Alex Gluchowski, the CEO and co-founder of Matter Labs, proposed an Ethereum Supreme Court. It resembles “a hierarchical court system like the real world” for on-chain disputes. He believes it would scare off bad actors while strengthening the state of the Ethereum network.

Ethereum Supreme Court Explained by Gluchowski

On September 2, 2023, Alex Gluchowski shared a post on X ( formerly Twitter) about the idea for an “Ethereum Supreme Court.” As per his post, his idea would work similarly to the United States Supreme Court while “serving as a final stop for parties to dispute smart contract issues rather than needing to take matters to a traditional lawyer or court.”

Gluchowski added in his post that “The most important function of such a system will be to protect protocols against political inference from the outside. It will serve as a great deterrence mechanism, and will elevate the role of Ethereum as a powerful network state.”

Although the concept proposed by Gluchowski, disputes, and emergency upgrades would be handled by a hierarchical system of on-chain courts. Whereas the final end would be an Ethereum Layer-1 soft fork as the “Court of Final Appeal.”

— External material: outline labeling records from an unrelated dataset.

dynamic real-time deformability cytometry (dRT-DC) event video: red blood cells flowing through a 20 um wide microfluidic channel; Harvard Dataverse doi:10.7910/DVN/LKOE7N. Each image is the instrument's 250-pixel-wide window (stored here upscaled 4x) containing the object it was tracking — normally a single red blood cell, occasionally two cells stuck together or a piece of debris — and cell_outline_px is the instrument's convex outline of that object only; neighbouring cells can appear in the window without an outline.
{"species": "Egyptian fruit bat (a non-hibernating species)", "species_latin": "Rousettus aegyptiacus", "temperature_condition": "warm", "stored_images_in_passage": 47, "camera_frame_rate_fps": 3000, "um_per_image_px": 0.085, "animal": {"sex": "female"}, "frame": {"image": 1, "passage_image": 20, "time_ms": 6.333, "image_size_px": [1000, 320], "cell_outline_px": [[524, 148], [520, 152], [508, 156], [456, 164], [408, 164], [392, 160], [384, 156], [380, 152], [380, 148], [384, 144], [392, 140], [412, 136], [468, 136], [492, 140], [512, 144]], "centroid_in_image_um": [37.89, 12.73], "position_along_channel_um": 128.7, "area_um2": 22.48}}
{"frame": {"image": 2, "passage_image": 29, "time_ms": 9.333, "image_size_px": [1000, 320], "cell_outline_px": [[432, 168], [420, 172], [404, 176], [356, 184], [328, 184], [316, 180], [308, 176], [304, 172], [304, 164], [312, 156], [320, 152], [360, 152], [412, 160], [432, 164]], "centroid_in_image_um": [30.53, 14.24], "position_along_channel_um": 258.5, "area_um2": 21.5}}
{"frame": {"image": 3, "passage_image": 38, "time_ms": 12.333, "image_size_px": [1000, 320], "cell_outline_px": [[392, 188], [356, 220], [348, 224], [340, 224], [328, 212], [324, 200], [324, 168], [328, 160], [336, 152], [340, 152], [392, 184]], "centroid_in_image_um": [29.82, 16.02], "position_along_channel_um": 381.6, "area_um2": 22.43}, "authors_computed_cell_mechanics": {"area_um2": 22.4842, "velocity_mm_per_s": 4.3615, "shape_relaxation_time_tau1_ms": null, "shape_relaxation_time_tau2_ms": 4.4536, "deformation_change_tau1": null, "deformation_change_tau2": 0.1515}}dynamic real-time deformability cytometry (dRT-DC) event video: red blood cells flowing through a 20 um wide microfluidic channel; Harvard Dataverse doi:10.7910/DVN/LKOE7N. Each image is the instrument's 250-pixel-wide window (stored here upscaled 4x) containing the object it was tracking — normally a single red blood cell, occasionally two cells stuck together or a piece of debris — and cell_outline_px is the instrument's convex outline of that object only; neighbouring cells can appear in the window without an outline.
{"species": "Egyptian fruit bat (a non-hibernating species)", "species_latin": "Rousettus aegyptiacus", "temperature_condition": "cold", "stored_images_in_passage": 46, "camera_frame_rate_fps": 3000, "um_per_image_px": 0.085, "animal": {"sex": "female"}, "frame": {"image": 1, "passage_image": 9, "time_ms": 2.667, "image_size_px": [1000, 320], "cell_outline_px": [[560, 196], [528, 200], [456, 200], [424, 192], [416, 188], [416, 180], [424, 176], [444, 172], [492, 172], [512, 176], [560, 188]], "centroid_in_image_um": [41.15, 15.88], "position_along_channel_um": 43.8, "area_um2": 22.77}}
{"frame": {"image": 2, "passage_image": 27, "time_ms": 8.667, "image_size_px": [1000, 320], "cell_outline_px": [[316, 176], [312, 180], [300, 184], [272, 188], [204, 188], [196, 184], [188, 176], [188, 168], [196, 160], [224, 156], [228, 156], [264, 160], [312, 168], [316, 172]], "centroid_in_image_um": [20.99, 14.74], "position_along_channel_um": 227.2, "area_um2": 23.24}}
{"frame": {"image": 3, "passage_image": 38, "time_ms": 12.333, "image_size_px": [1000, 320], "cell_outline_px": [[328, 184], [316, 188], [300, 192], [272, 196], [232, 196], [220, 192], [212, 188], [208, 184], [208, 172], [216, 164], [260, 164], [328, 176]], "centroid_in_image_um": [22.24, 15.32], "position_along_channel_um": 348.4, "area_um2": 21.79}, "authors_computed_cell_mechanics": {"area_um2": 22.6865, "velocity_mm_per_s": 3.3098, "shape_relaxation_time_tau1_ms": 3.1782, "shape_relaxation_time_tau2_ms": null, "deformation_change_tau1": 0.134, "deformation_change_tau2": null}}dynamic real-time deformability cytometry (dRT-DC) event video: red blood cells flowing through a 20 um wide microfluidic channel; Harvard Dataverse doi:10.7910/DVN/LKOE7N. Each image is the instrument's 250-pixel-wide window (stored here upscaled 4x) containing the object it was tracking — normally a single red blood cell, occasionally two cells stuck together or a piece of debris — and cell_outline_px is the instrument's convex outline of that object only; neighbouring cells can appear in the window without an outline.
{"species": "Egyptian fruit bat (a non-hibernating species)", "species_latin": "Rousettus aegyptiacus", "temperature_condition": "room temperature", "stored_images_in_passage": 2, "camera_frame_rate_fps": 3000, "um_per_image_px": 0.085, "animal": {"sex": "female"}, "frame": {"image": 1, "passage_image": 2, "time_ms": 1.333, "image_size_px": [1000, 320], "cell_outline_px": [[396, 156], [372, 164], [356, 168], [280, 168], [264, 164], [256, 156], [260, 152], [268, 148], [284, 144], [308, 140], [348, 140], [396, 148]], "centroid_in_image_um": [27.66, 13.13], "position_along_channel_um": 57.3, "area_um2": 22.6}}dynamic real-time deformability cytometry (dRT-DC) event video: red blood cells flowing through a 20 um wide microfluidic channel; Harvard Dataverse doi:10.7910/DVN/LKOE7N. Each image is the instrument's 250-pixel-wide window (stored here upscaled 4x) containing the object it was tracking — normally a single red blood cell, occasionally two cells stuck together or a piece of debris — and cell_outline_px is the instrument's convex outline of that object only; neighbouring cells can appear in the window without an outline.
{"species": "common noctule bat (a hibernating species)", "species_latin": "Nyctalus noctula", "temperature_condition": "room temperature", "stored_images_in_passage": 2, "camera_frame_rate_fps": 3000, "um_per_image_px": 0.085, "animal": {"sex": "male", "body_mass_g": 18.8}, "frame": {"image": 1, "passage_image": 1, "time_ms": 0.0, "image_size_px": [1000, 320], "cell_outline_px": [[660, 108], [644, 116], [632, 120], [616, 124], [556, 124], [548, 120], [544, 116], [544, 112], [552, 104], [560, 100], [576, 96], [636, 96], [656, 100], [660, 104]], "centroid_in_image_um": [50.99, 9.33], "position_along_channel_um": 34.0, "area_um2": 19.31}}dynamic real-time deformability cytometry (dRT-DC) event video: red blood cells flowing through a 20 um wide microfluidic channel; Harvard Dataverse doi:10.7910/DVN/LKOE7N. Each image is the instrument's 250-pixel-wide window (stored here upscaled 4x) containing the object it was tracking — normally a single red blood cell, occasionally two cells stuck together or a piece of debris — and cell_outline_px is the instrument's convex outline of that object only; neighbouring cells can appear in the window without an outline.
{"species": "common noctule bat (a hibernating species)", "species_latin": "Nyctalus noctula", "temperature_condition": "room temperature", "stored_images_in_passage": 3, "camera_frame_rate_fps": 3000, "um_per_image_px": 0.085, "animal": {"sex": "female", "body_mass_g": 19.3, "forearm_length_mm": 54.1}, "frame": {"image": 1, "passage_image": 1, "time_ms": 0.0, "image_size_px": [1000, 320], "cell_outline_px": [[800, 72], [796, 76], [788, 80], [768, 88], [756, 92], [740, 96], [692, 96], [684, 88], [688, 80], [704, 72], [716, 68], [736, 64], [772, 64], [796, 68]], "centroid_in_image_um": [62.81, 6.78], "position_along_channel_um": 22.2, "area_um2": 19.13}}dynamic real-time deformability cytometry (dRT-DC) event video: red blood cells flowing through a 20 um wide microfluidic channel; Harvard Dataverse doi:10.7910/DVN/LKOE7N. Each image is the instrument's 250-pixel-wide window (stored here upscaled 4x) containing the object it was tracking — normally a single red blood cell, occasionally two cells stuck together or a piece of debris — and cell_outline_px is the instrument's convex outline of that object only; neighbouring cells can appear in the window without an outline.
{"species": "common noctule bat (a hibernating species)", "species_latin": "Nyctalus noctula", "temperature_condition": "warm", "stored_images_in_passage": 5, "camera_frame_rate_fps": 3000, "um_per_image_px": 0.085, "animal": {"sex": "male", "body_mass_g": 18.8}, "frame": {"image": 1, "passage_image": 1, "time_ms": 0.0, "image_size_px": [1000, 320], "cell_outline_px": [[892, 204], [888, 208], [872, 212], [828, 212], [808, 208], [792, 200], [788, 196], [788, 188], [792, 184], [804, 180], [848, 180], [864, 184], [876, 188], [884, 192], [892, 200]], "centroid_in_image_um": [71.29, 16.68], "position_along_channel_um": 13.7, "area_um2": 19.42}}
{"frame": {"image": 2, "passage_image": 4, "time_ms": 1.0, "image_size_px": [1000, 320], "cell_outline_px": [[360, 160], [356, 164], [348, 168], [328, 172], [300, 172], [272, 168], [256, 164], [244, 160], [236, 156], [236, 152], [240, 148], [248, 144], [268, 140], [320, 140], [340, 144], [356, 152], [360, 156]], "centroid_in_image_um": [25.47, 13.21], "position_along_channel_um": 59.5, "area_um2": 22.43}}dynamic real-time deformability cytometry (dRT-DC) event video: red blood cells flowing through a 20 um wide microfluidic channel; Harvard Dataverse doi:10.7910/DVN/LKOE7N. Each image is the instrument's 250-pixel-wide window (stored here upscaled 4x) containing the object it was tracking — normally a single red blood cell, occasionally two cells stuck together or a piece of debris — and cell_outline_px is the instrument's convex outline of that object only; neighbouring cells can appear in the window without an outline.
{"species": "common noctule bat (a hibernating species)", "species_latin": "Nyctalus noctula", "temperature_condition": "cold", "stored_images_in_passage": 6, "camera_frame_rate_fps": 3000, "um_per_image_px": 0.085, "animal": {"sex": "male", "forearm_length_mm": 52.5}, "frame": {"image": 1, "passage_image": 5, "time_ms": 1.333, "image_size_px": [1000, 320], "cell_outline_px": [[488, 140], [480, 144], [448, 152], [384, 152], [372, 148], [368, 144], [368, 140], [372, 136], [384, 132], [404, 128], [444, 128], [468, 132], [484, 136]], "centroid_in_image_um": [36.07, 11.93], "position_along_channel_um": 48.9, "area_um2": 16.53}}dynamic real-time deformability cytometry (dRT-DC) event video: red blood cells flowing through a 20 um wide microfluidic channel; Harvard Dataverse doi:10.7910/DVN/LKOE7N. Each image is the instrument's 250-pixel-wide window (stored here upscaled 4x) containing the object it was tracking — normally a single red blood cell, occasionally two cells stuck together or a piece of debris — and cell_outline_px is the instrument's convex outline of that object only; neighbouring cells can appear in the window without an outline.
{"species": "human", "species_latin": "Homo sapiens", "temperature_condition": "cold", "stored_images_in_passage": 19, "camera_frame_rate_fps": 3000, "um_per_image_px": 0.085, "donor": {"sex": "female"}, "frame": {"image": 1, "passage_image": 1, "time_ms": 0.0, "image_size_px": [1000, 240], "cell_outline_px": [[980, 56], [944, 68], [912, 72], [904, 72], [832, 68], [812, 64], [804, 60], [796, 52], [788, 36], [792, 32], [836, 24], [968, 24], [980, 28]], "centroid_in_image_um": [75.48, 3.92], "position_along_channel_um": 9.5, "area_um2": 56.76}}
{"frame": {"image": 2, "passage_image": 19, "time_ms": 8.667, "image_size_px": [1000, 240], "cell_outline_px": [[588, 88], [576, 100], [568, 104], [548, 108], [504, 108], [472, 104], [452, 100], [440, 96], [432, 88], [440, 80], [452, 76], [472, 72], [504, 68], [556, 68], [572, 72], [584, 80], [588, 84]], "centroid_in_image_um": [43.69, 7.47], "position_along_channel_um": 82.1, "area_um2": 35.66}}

Highlights of the Ethereum Court System

Matter Labs co-founder also said that in his proposed system, “every protocol would have its own governance with normal and emergency upgrade mechanisms. This would also designate a special contract which can trigger an appeal.

As the post states, “If there is an emergency upgrade to a protocol, then there would be an appeal period, during which any user can submit a challenge to the higher court.” Notably, they will have to put up a predefined bail deposit.

Gluchowski further noted that each court defines the higher court to appeal to, with the Ethereum Supreme Court serving as the final destination for challengers.

With an example, Gluchowski elaborated the system. As he said, “The court hierarchy would see protocols like Aave and Uniswap would contest matters in a court such as CourtUnchained or JusticeDAO.” When those courts reach a decision, a party can appeal to the Ethereum Supreme Court.

It must be noted that there is a need for strong social consensus for the on-chain court system to work, as Gluchowski acknowledged. As he mentioned “it would be expensive so that only “truly extraordinary” cases will be brought before it.”

There were already several existing solutions to such disputes that still argued that they were not effective as Gluchowski added. With an example, he said that “enabling time-locked features on smart contracts is not suitable in emergency situations and introducing a security council can mitigate the problem, but won’t solve it, while carrying its own risks.”